Given that the magazine’s entire raison d’être is to report on the temporal world of trends, it is ironic how fixed its own world view has been for so long. The different international versions of Vogue are often said to reflect their respective countries, but really they reflect their editors’ take on those countries. Shulman – a fairly posh woman – presented a fairly posh view of Britain in her magazine, so it will be interesting to learn how Enninful – a black man who emigrated from Ghana to Britain as a child – sees it.
Meanwhile, Vogue may have declined to make me editor but such is my generosity of spirit I am willing to share my thoughts on how the magazine should change. Buckle up, Edward Enninful: we have an expert in the house.
First, I don’t care how expensive the clothes are and I genuinely do not understand why people get so angry about this. It’s a fashion magazine showing the work of the most elite designers, not a catalogue from which people are forced by law to make purchases. Do these people go around the National Gallery and say, “Tchuh, sure, the paintings are nice, but they really should break up these Da Vincis with a couple of Athena posters for us, the Real People”? (Yes, I just compared Vogue to the National Gallery. Deal with it.)
But I agree that fashion only matters if it reflects what people are actually feeling, thinking and, yes, wearing, and most people cannot afford to wear a £3,000 Stella McCartney jumpsuit. The most exciting designers – Nicolas Ghesquière, Riccardo Tisci and Marc Jacobs – get their best ideas from the trends people are coining on what is commonly referred to as “the streets”, and this is especially true in Britain. So instead of chucking in some token clothes from H&M and Zara as a sop to the aforementioned Real People, Vogue would feel more relevant if it captured those trends from the start, instead of waiting for a press release from Armani to tell them that biker boots are a Thing.
Second, rich people are not inherently interesting. I have no problem with Vogue presenting an aspirational world; to say it should do otherwise is like people saying the royal family needs to “modernise” – they’re not getting the point of the institution. But a kneejerk interest in rich people rarely works to Vogue’s benefit, as US Vogue’s glowing interviews with, say, Melania and Ivanka Trump and Asma al-Assad prove.

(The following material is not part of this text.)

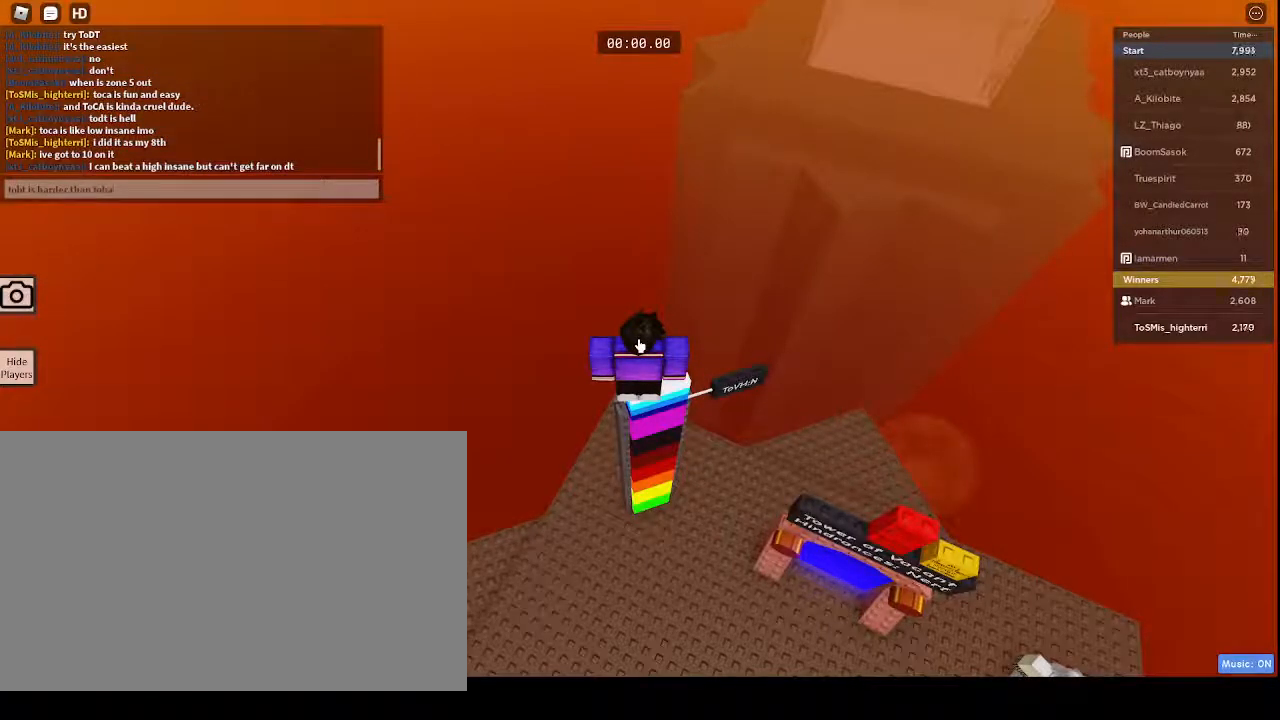
{"keys": ["t"], "mouse": [], "events": [[83, "space", "up"], [100, "a", "down"], [217, "a", "up"], [317, "d", "down"], [333, "space", "down"], [400, "d", "up"], [450, "space", "up"], [450, "t", "down"]]}
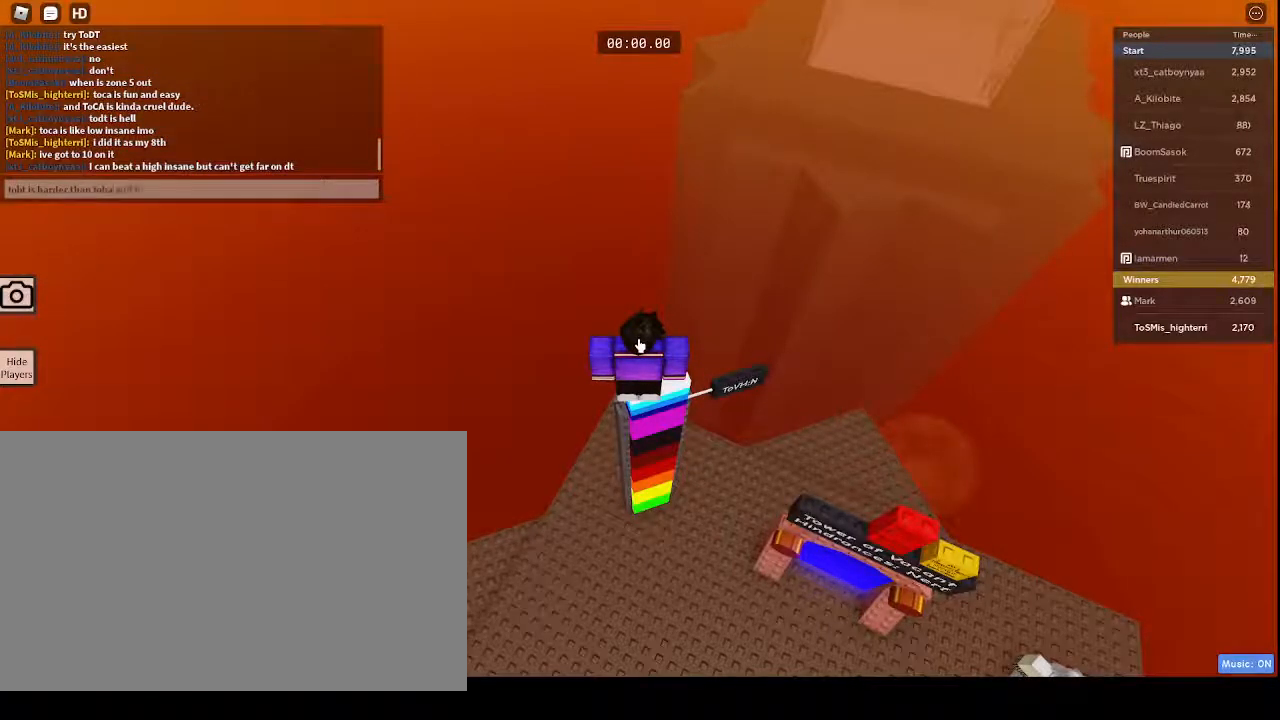
{"keys": [], "mouse": [], "events": [[83, "t", "up"], [417, "c", "down"], [500, "c", "up"]]}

Finally, the models. Now, one thing you can say for sure about Enninful’s Vogue is it will be less white – he has been promoting models of colour his entire career. But they will almost certainly be as skinny as ever. I’ve written so much on this obviously insane subject before that I honestly feel I have run out of words. It’s like watching the Trump presidency: it’s so obviously wrong, and yet no one who can and should is willing to do anything about it.
But if anyone can, it’s Enninful. He has, more than almost anyone, challenged the fashion industry’s conservatism, championing difference since he was a teenage stylist. Chucking out this sick and tired convention would make British Vogue feel like a true representation of its country’s style. A lot more so, anyway, than simply rehashing another page of Kate Moss’s greatest fashion hits.